SUING IS NOT WORTH THE EFFORT
Are Ukrainian cheese makers not losing the domestic consumer in an attempt to capture the Russian market? Did the Ukrainians begin, after all this palm oil story, to doubt the quality of and buy less national cheese?
“They are losing him. Both Russian and Ukrainian consumers are very sensitive to the information that comes from the mouth of officials. No matter how people may criticize the government, they trust its words all the same – they said the cheese is bad, so it is bad indeed.
“There have even been incidents in Russian retail outlets: customers would give the store manager hell for selling Ukrainian-made cheese.
“In Ukraine, too, people watch television and listen to officials… And, after this kind of ‘promotion,’ it is so hard for us, producers, to persuade people that we do not put even a drop of palm oil into the cheese they eat.”
In what way are you going to make up for your sullied reputation? Take legal action?
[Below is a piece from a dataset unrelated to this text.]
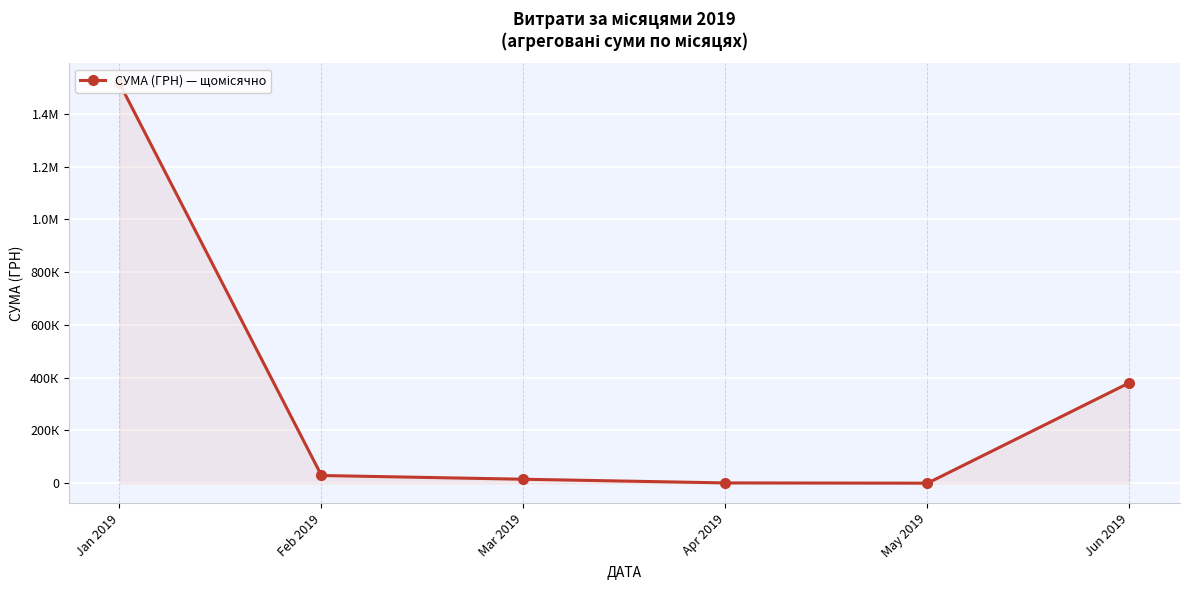

How many values are below 29093?

3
“No, we won’t go to court. One must put information across to the consumer through other sources. We have planned some promotional and propagandistic actions.
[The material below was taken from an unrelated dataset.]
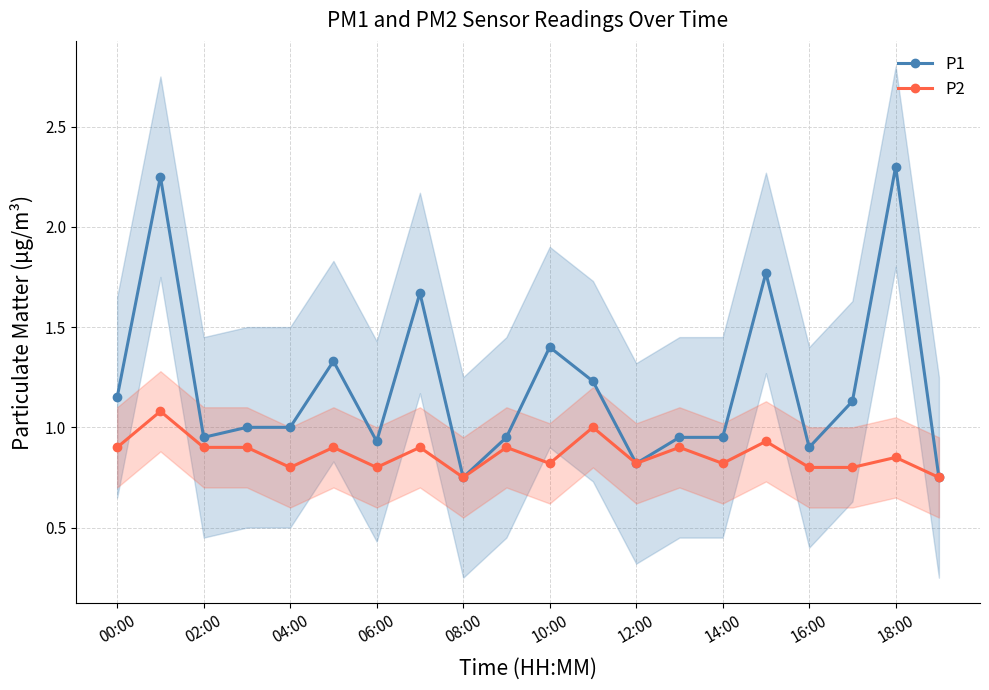

True or false: P2 has a value of 0.8 at 04:00.

True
“We should make it clear to the consumer that it makes sense for the producer to substitute at least 75 percent of animal fat in cheese. Not less than that – otherwise this will adversely affect the economics of the process and it will be more profitable to make natural cheese. To adulterate cheese and add 5 percent of vegetable fats only means to make the product more expensive.”
But, still, why do you not want to sue if the truth is on your side?
“To sue whom? We have pondered this and consulted with lawyers… We were told suing would not be worth the effort. This would amount to warring against another state… Shall we benefit from this?
“So we decided it would be better to spend the money, intended for the payment of legal costs, on explaining things to the consumer.”